▶ _Exercise details_
Format the material below as a JSON list of strings, one string per line, with blank lines and the pictures left out.

▶ _Study material_
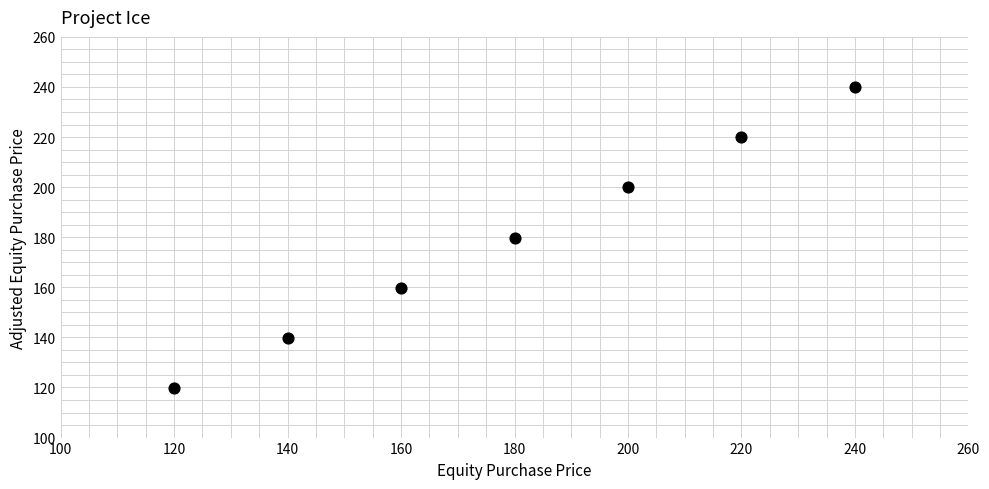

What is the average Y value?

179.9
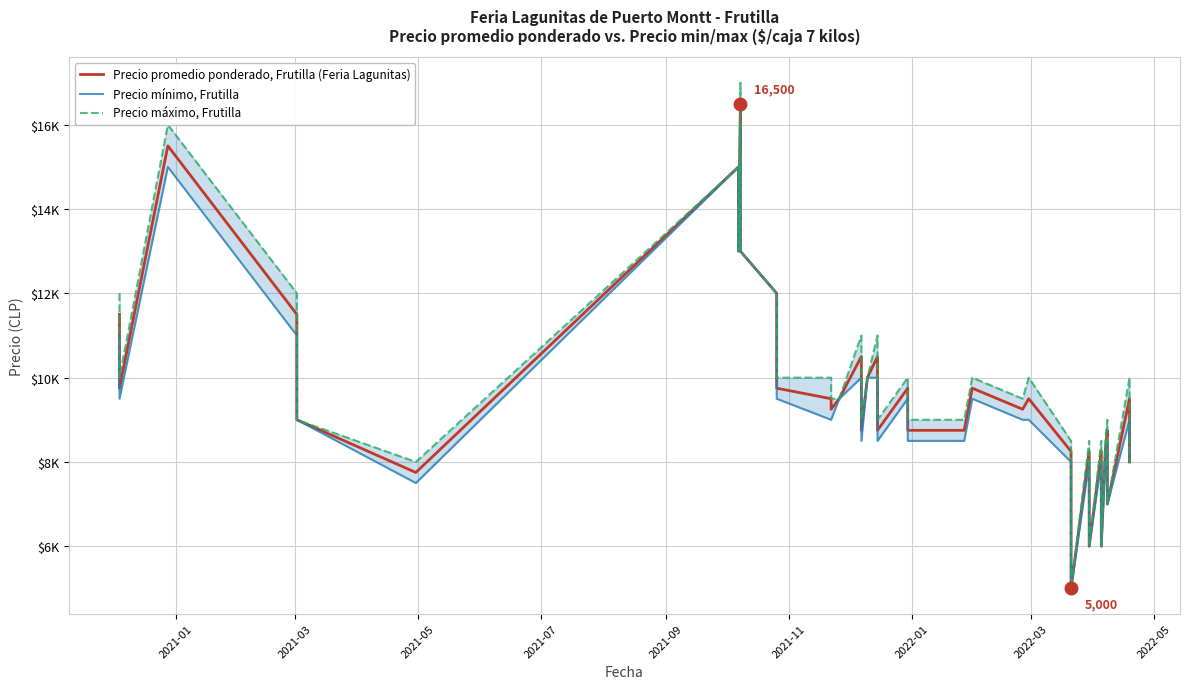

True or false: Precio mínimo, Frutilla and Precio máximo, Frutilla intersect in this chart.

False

▶ _Written answer_
[
  "What is the average Y value?",
  "179.9",
  "True or false: Precio mínimo, Frutilla and Precio máximo, Frutilla intersect in this chart.",
  "False"
]